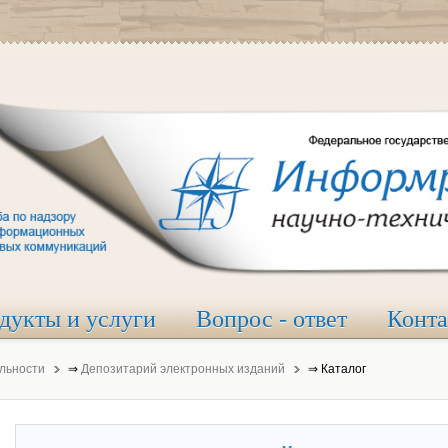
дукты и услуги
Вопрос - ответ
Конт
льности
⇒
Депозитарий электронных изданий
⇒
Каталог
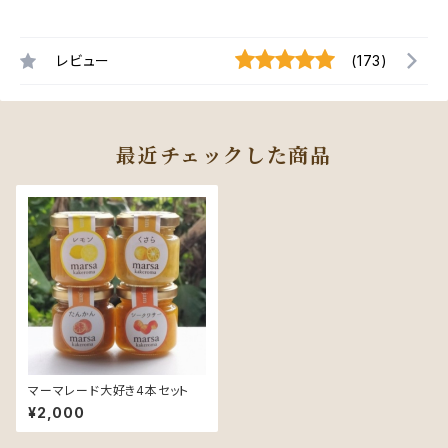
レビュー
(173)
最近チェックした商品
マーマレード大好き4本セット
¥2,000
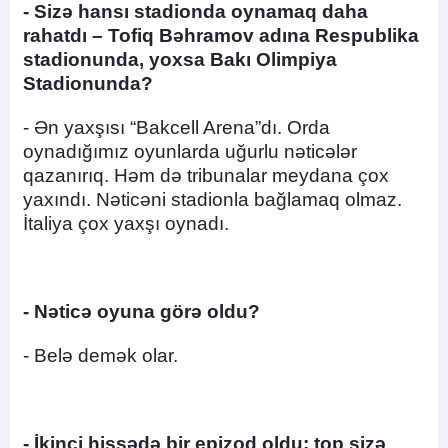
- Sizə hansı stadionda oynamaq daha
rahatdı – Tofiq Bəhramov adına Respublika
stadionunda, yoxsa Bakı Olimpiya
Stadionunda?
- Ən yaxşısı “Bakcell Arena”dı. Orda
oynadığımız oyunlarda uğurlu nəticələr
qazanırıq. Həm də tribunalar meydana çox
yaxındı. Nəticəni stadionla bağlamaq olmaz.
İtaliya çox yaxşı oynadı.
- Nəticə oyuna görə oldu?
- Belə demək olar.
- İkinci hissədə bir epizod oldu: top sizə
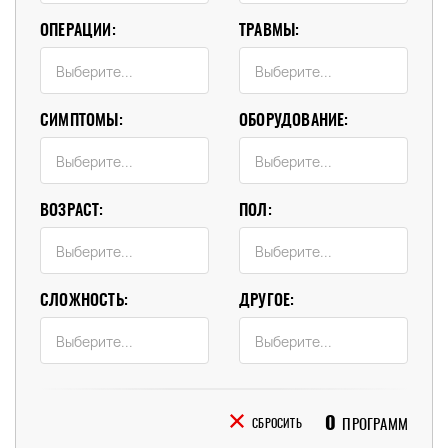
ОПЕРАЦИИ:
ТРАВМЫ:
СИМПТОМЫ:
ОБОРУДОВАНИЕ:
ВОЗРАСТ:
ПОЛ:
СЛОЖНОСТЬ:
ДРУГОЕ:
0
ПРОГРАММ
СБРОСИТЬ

* * *

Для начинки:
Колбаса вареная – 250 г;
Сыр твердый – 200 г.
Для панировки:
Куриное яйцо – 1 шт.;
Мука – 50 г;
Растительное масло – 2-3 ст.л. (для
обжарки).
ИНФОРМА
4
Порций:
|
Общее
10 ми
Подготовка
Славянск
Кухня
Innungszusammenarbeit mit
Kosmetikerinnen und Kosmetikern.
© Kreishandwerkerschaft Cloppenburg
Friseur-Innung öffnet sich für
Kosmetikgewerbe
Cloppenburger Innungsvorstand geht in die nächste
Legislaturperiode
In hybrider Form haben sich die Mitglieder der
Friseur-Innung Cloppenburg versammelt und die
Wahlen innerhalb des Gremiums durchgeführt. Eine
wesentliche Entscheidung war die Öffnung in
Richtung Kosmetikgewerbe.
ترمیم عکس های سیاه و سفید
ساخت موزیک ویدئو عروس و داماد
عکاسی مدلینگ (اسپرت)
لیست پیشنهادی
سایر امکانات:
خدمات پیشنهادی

* * *

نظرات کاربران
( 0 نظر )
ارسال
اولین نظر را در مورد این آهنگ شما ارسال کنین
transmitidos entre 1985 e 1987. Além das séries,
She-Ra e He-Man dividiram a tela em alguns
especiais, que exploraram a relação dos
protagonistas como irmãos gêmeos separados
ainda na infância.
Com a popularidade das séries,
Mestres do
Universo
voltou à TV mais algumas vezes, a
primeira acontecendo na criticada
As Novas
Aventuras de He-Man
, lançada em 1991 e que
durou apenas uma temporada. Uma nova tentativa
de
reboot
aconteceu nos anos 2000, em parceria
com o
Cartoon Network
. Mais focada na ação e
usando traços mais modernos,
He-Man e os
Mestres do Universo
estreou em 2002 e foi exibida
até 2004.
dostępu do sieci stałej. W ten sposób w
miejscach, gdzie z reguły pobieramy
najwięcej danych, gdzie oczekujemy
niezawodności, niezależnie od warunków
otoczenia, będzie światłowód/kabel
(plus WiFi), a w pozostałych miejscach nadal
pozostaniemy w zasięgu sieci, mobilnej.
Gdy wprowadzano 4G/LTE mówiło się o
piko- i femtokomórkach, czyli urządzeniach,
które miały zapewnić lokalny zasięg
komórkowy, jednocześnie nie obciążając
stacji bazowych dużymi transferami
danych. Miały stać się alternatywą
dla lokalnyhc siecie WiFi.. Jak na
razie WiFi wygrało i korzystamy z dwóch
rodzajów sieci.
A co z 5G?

- [Try it]
Show every line in the items above that contains the string "danych", copying each line in full.

- [Task response]
najwięcej danych, gdzie oczekujemy
danych. Miały stać się alternatywą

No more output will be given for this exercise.